When Amazon said last week that it plans to “double down” on Alexa, the company’s growing voice service, it was likely music to the ears of one Boston startup in particular.
That startup is Vesper, which is developing tiny, low-power microphones that are also dirt- and water-resistant, enabling manufacturers to create a wider array of voice-activated devices. Vesper raised capital from the Amazon Alexa Fund as a strategic investor for its $15 million Series A round from December 2016, a relationship that has made it easier for the Boston startup to work with companies using Alexa to create new kinds of devices.
While 2018 marks the first big year Vesper’s technology will appear in brand-name devices, as noted in a recent feature by BostInno, the startup has apparently attracted attention from more companies looking to invest in the space.
According to a source close to the company, Vesper is in discussions with multiple strategic investors for its next funding round. There is also some M&A interest. The source added that Vesper has already turned down a term sheet for Accomplice to return as a lead investor after the Cambridge-based venture capital firm led Vesper’s Series A.
After Matt Crowley, Vesper’s CEO, initially declined to comment on the company’s fundraising efforts, the company provided BostInno with a statement following the article’s publication.
“Vesper has received a high level of fundraising interest of late from both strategic and financial investors,” the company said. “We are continuously assessing the best capital strategy for our company given the high level of customer adoption of our proprietary piezoelectric microphones. Accomplice led Vesper’s Series A financing and remains the largest investor in the startup, and is actively providing guidance, introductions and assistance to the company on our business and capital strategy as we enter our growth stage.”
Through Vesper’s relationship with Amazon, the company has already put its microphones into third-party Alexa devices made by two companies, Synaptics and Linkplay. Synaptics’ voice development kit, in particular, could provide Vesper with an even larger opportunity because it’s meant to help manufacturers find new ways to turn products into Alexa-enabled devices.

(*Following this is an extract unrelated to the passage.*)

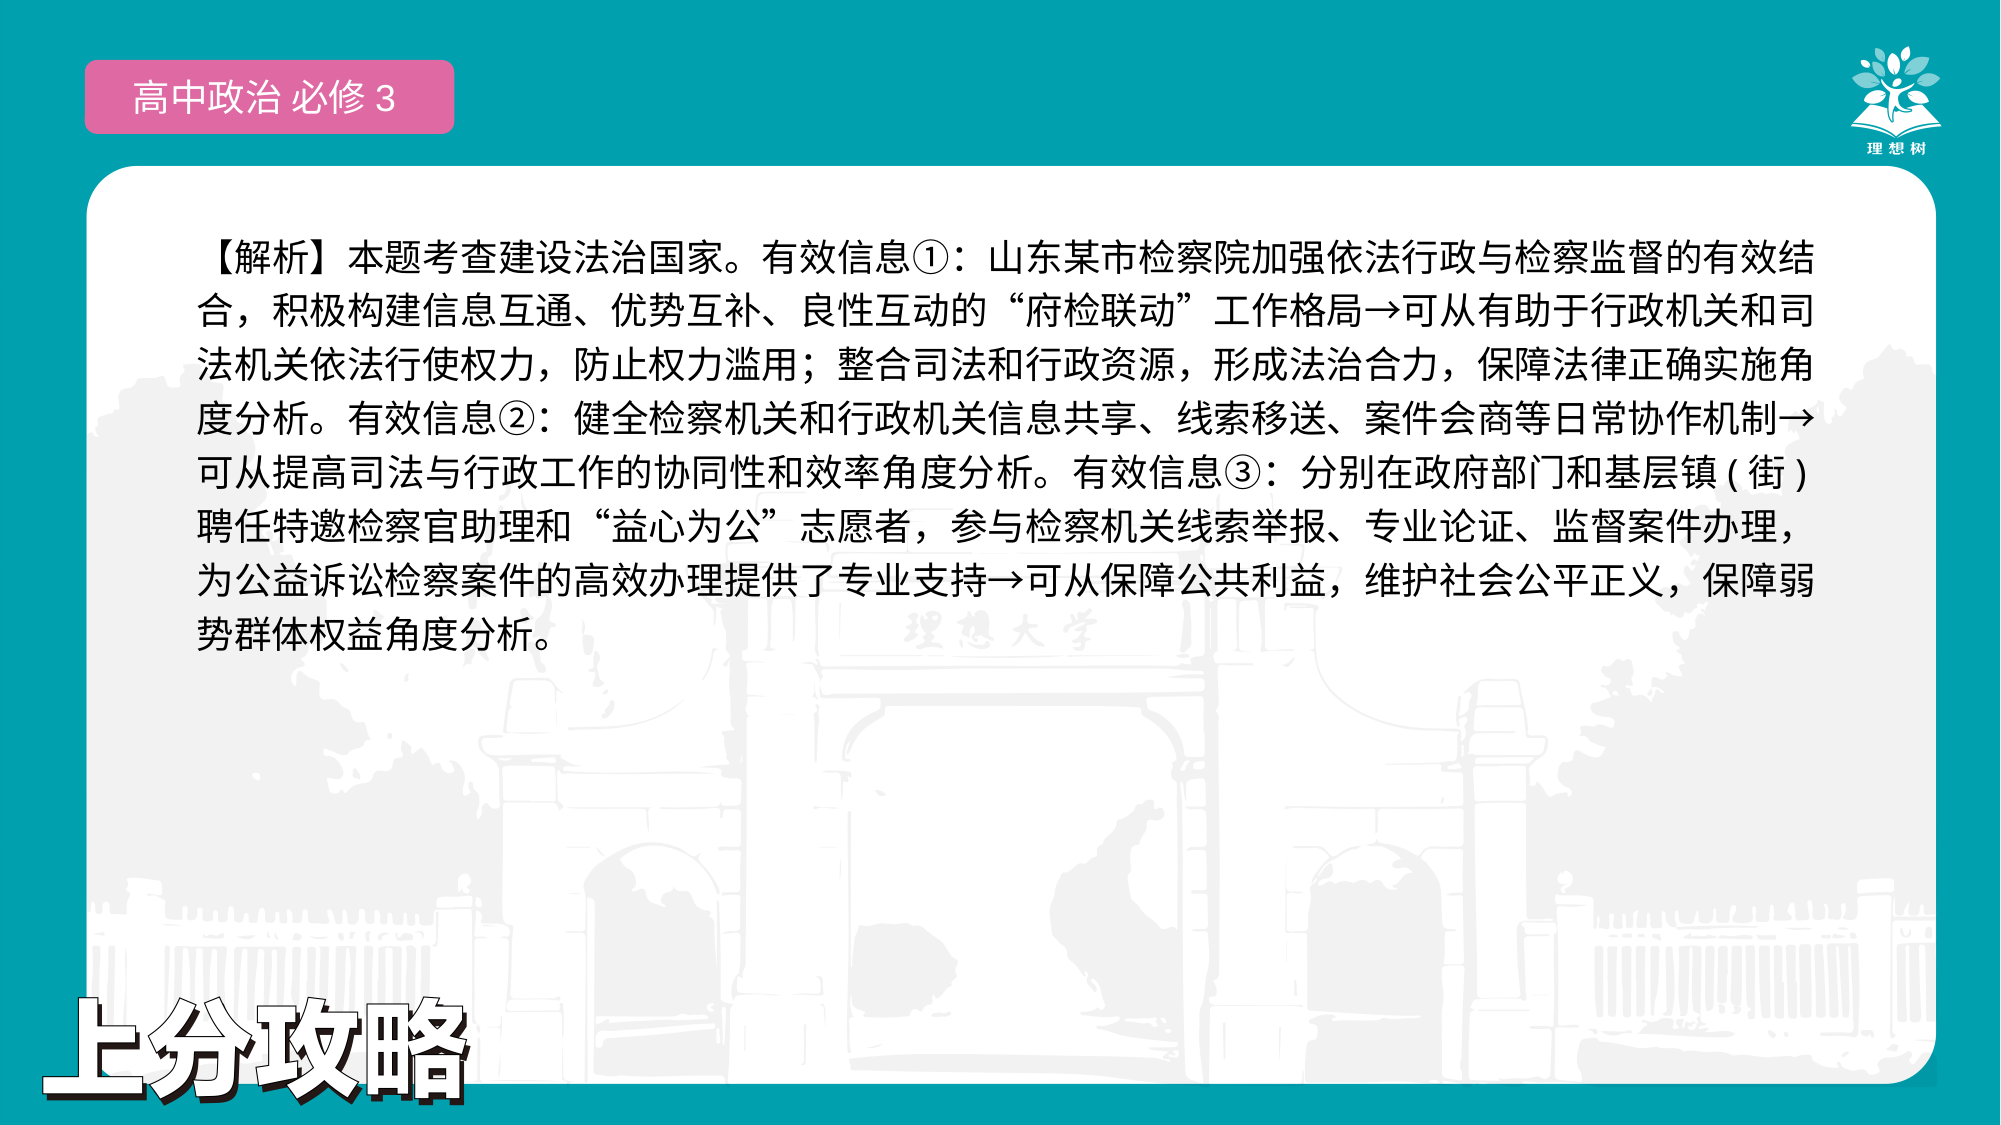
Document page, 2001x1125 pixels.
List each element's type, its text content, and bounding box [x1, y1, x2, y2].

picture [0, 0, 2001, 1125]
text_box 【解析】本题考查建设法治国家。有效信息①：山东某市检察院加强依法行政与检察监督的有效结合，积极构建信息互通、优势互补、良性互动的“府检联动”工作格局→可从有助于行政机关和司法机关依法行使权力，防止权力滥用；整合司法和行政资源，形成法治合力，保障法律正确实施角度分析。有效信息②：健全检察机关和行政机关信息共享、线索移送、案件会商等日常协作机制→可从提高司法与行政工作的协同性和效率角度分析。有效信息③：分别在政府部门和基层镇(街)聘任特邀检察官助理和“益心为公”志愿者，参与检察机关线索举报、专业论证、监督案件办理，为公益诉讼检察案件的高效办理提供了专业支持→可从保障公共利益，维护社会公平正义，保障弱势群体权益角度分析。 [181, 217, 1831, 664]
text_box 高中政治 必修3 [83, 58, 456, 135]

“They partner with people like us because they want to make it extremely easy for people to implement voice in all kinds of products,” Crowley said of Amazon in a previous interview.
In an email to BostInno this week, Crowley said one of Vesper’s strategies is to become the preferred supplier for companies making Alexa Voice Service development kits. He said the company has about five more kits in development that could come out in the following months.
While the company is hoping to grow with Amazon’s Alexa ecosystem, Vesper has bigger ambitions. For instance, Crowley told BostInno in a previous interview, the company has been in talks with automotive companies about using Vesper’s microphones for predictive maintenance and road noise cancellation, among other things. The company is also working with two firms on gunshot detection technology.